The design team was tasked with the initial decisions that would shape the appearance of the magazine for issues to come. Not only the website’s look and feel, the accompanying images and infographics, but also the logo, the brand, and color schemes. Visually speaking should it lean conceptual like Quanta? Iconographical like National Geographic? To be new, do you need to be different?
We hadn’t yet decided what we wanted to be, but we knew what we didn’t. Even top-tier magazines, brimming with masterful reporting and elegant writing, often resort to stock imagery from Getty Images or the like. It’s the nature of a fast-paced news cycle. You have an hour to grab an image, not a month to craft one. But in a sea of breaking news, commentary, and opinion pieces, could an unexpected illustration set us apart? Would something visually novel grab a potential reader for a moment longer? Besides, for our writers that often laid themselves bare on the page, should the visuals feel like an afterthought?
Customization became the design team’s mantra. While the writers and editors mulled over the use of a comma or dash we debated between fonts, serif or sans. They adjusted the language to make the stories more dynamic, we tweaked colors to make the website more vibrant. Each image was crafted to set the stage even before you read the headline, like watching the first frame of a movie trailer. Eventually, we poked our heads out from the weeds and found our footing, settled into our tone, and adopted a signature style. Our design philosophy could be summed up as this: high contrast, atmospheric, slightly cinematic, with a touch of retro-futurism.
For me, this time, marked by a flurry of decisions, coalesced around a central concept -- the issue’s theme image. Uncharted’s capstone image reflected the theme’s broader message: the promise and uncertainty of the unknown. The human looks into the tunnel, or perhaps outwards into an unexplored reality. The central figure — intentionally anonymous, genderless, ageless — became a fixed point, an anchor of sorts. They are a wanderer, an explorer, an examiner of the world.
With the design infrastructure firmly in place, space opened to experiment with ideas. Writers like Megan Rechin and Mark Jordan provided their own excellent photography. Others, like Mal Cole, created a compelling original illustration. Images embraced not just static objects, but entire concepts and stories. One of my favorites, Sarah Donahue’s A Continued Note on Silence, examines her account of selective mutism. I created the accompanying image, a spectrum of scaled, silent profile views, not to capture the condition but her evolving experience. As time went on animations replaced still images, infographics became interactive. With the writers' visions in mind, we created multimedia stories and videos. With each click, view, and listen the reader, much like the figure, became an integral part of the process: wandering, exploring, examining the page. We wanted you to feel a gust of cold Alaskan air, discern the intricacies of an ovarian cell gone awry, and become entranced with a looping reel of seaweed swaying in the tide.

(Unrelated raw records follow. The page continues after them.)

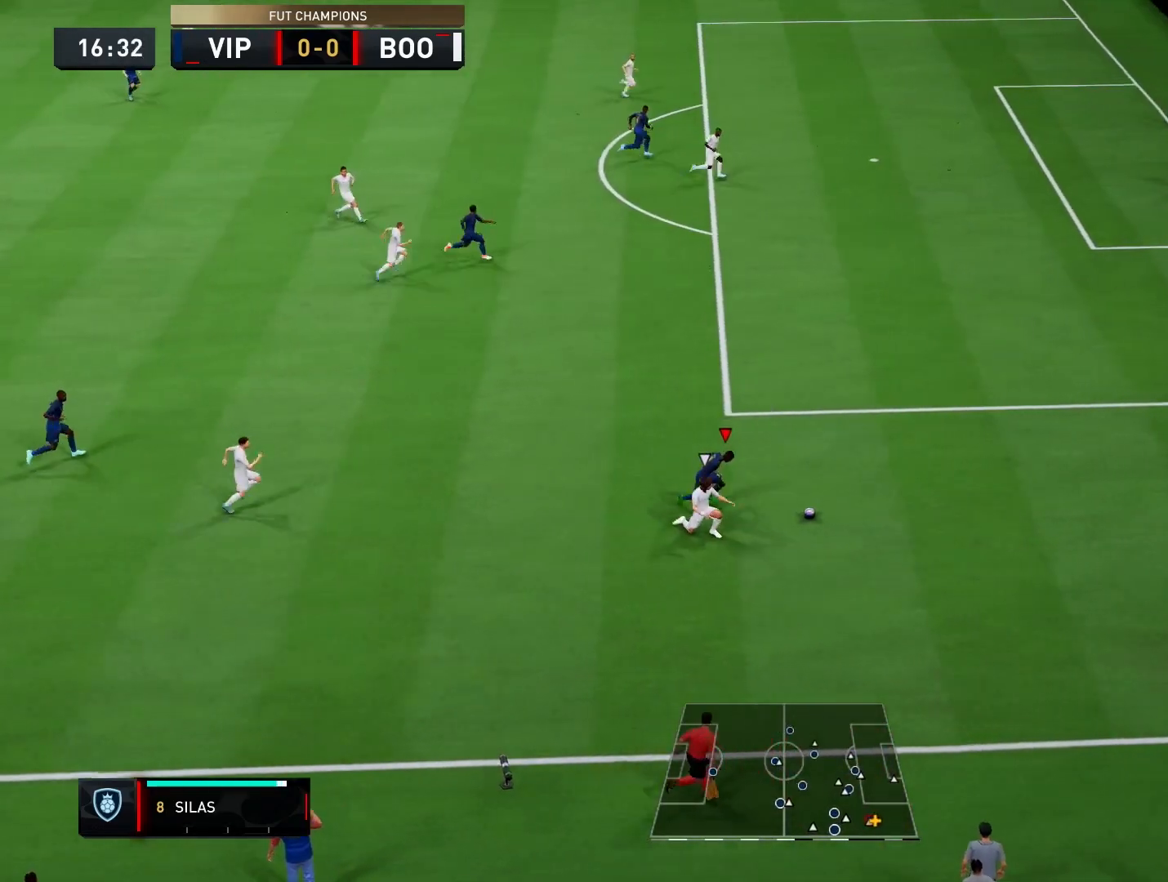
{"dt_ms": 500, "buttons": [], "left_stick": "up", "right_stick": "center", "events": [[183, "left_stick", "up-right"], [467, "left_stick", "up"]]}
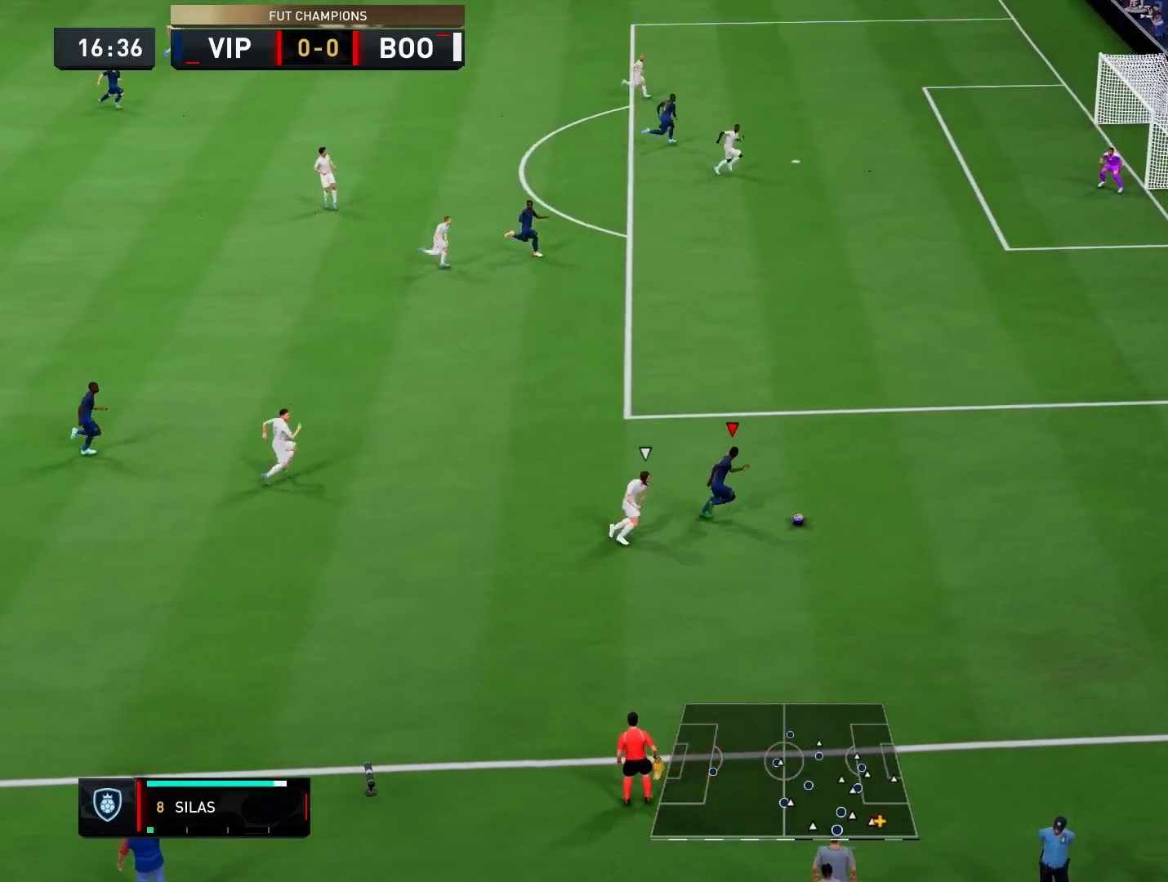
{"dt_ms": 500, "buttons": [], "left_stick": "up", "right_stick": "center", "events": []}
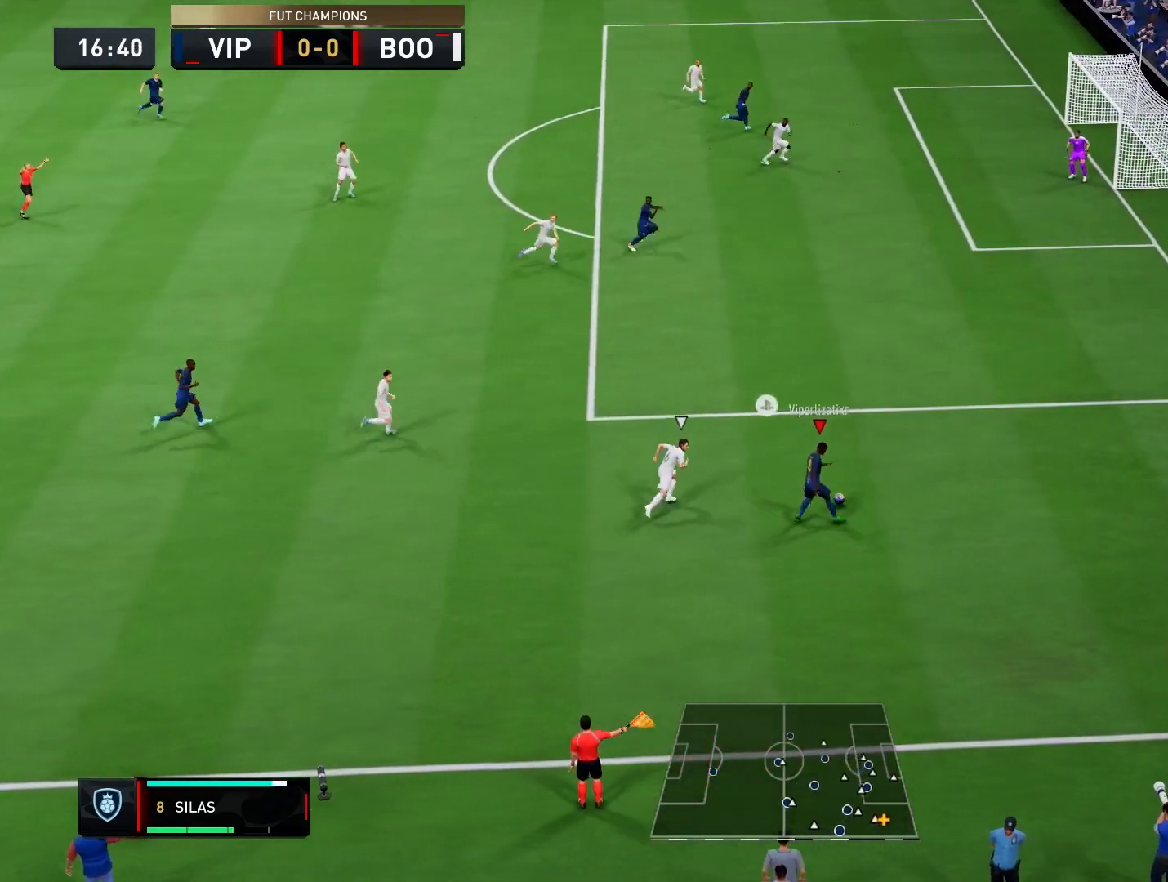
{"dt_ms": 500, "buttons": [], "left_stick": "up-right", "right_stick": "center", "events": [[83, "left_stick", "up-right"]]}
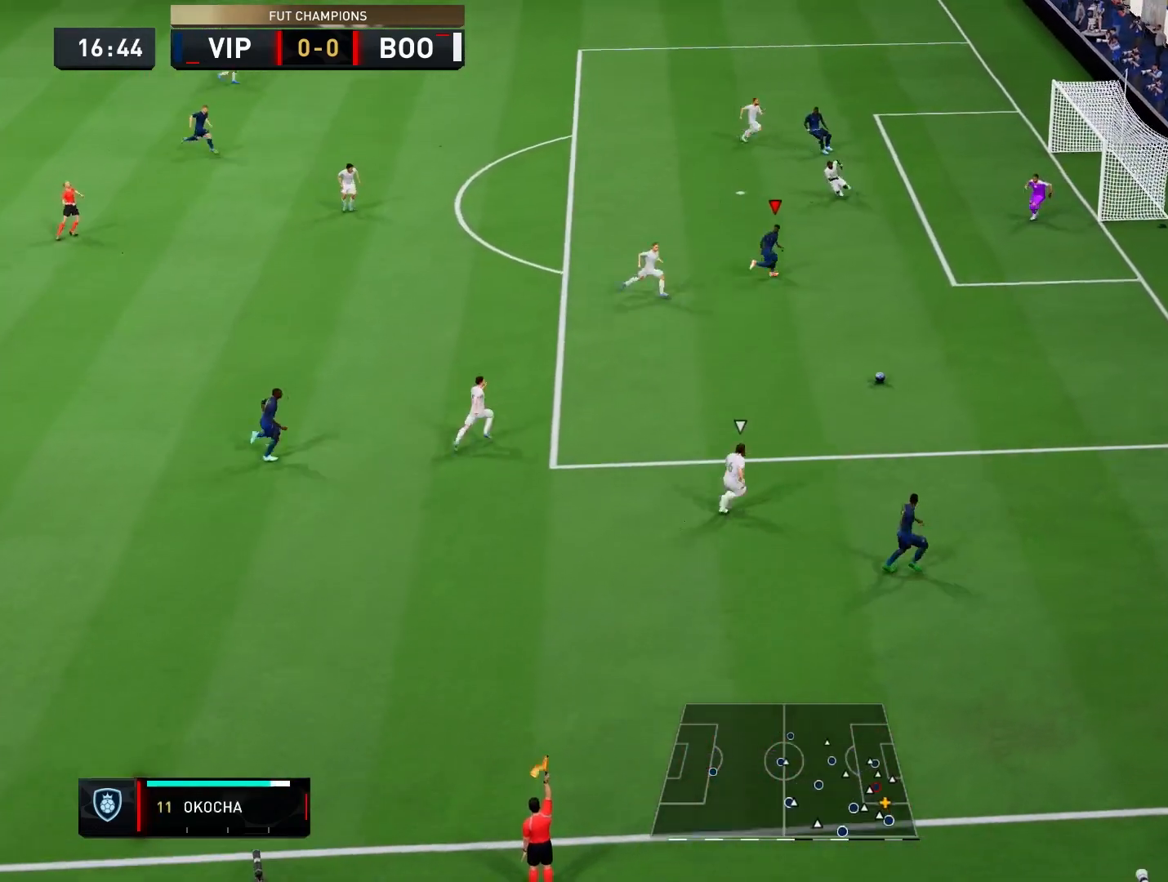
{"dt_ms": 500, "buttons": [], "left_stick": "up", "right_stick": "center", "events": [[183, "left_stick", "up"]]}
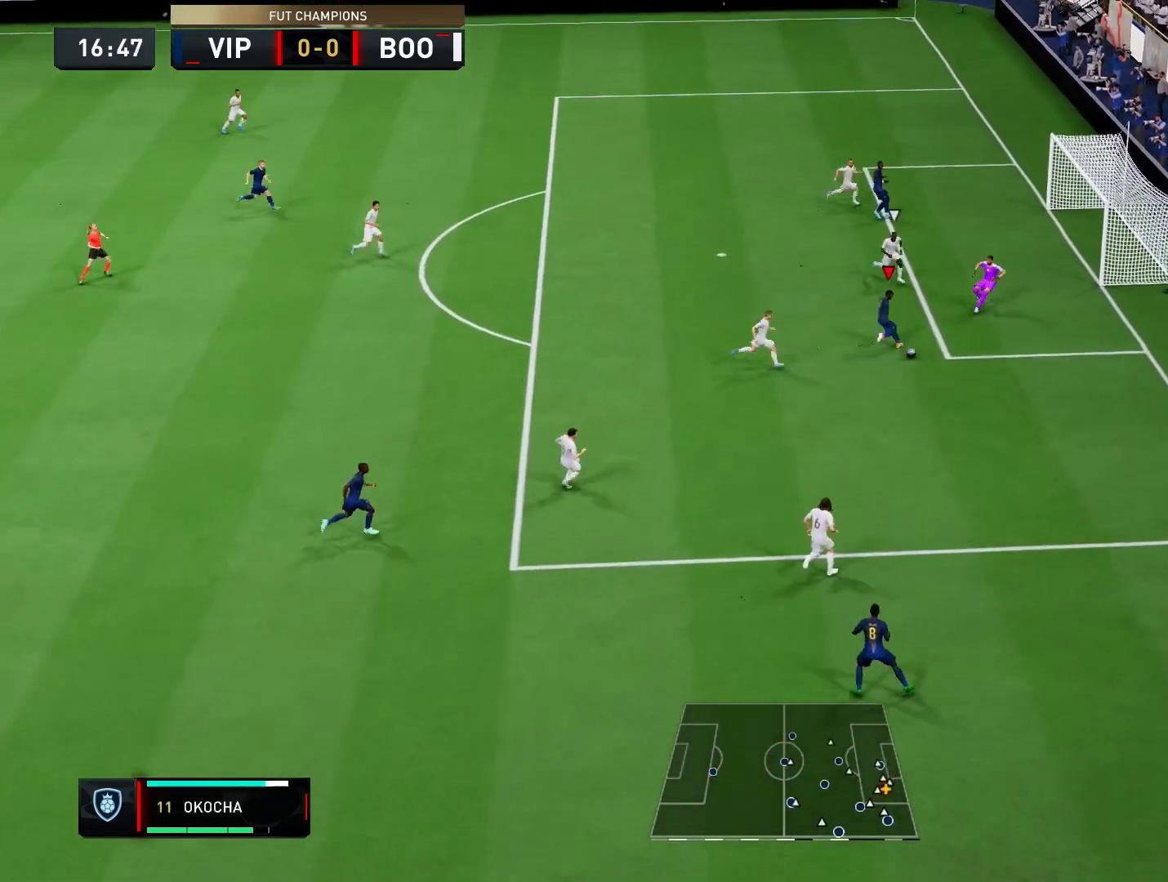
{"dt_ms": 500, "buttons": [], "left_stick": "up-right", "right_stick": "center"}
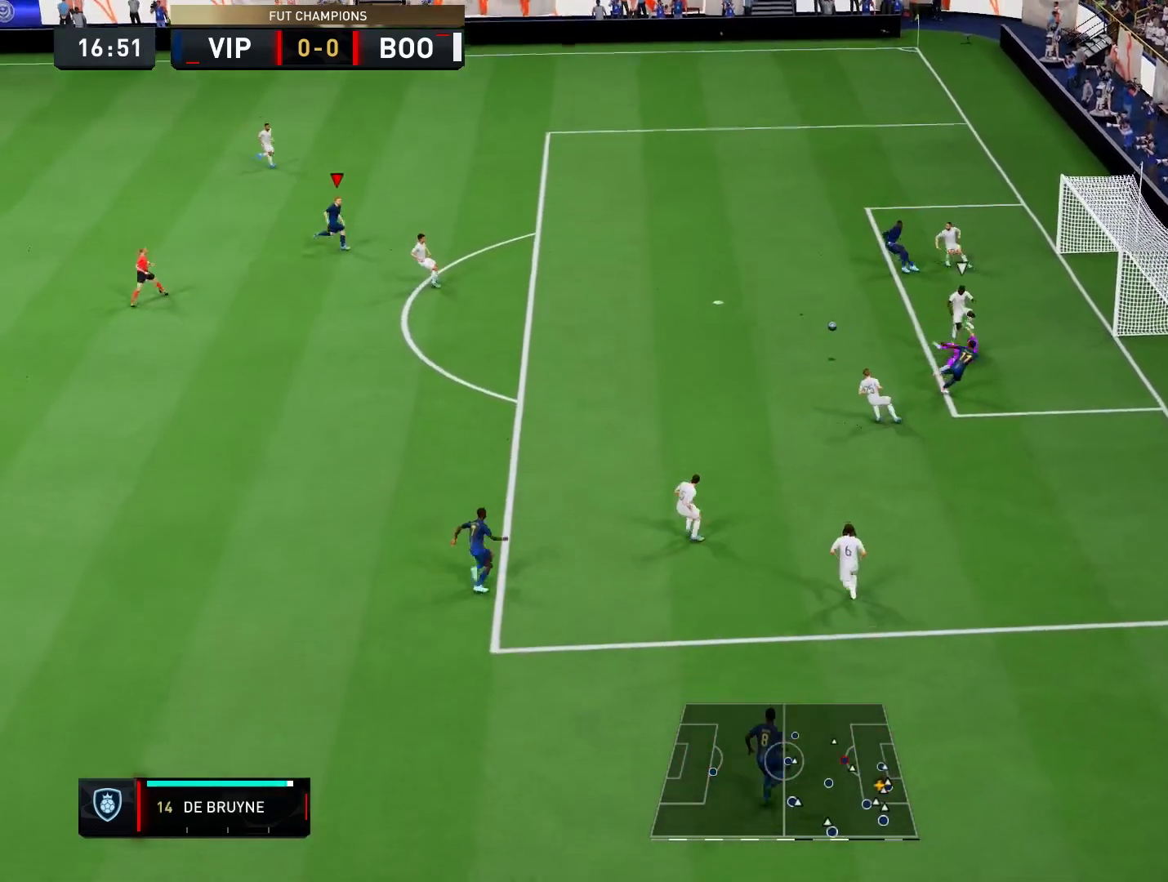
{"dt_ms": 1000, "buttons": [], "left_stick": "down-left", "right_stick": "center"}
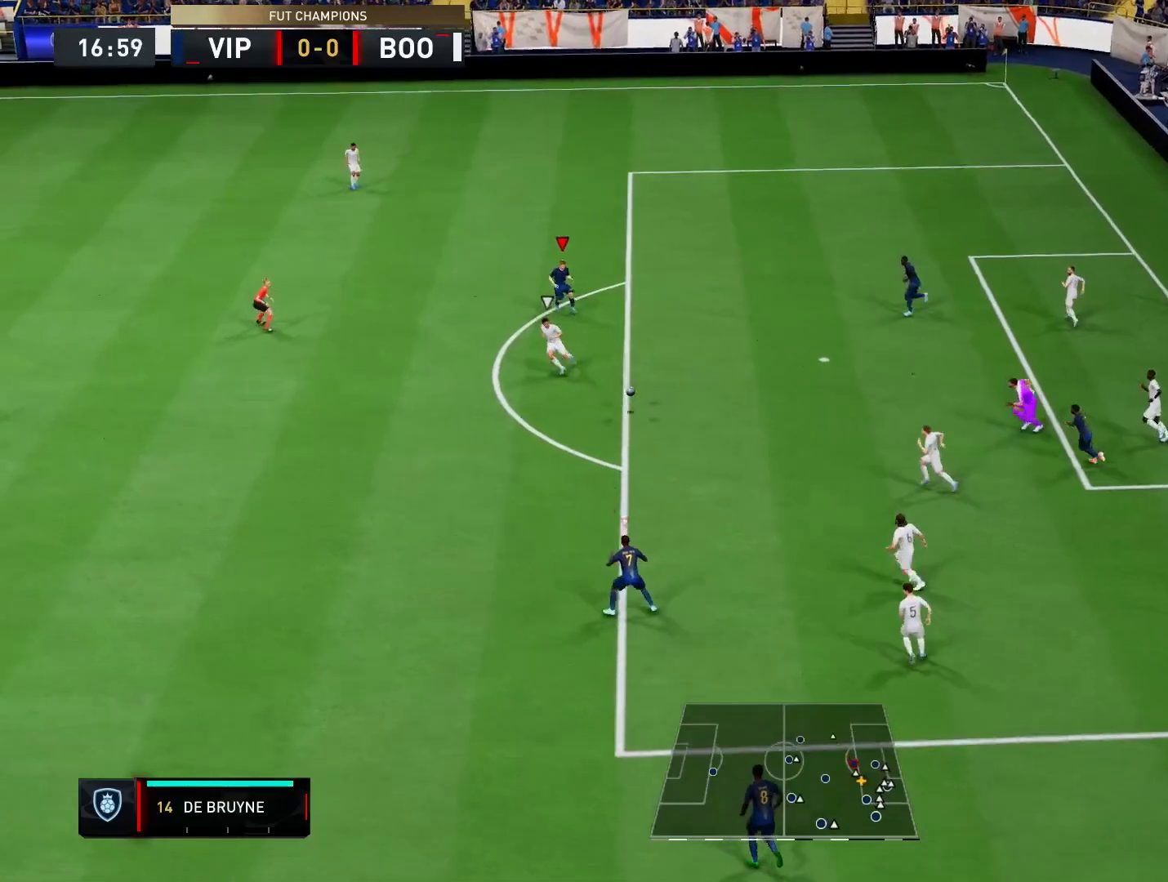
{"dt_ms": 1000, "buttons": [], "left_stick": "down-left", "right_stick": "center"}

Today, I’m looking at the website as we prepare to launch our next issue, Enigma, my final as the art and multimedia editor. The white page from two years ago radiates with color. It’s a testament to what’s possible with collective effort and vision. The anonymous figure makes a final appearance as well. Their face is surrounded by examples of human inquest and inquiry through the ages: ancient star maps, the earliest computer programming calculation, a drawing of a radium atom, NASA’s charting of the Kepler system. These ‘known’ elements contrast with the bright, central spot on the page — our explorer. Are they human, AI, a symbol of consciousness, or something else entirely? That’s up to you to decide.” — Tara Holley
Tara Holley is a freelance science writer, editor, illustrator, and animator based in Richmond, Virginia. Prior to her career in science communications, she spent ten years as a genomic researcher working on high profile projects such as Stand Up to Cancer and the Human Genome Project. She’s excited to combine her love of art and science to foster a greater understanding of the world around us. She graduated from the Johns Hopkins University Science Writing Program in 2018. To view more of her work visit www.taraholleycorrigan.com.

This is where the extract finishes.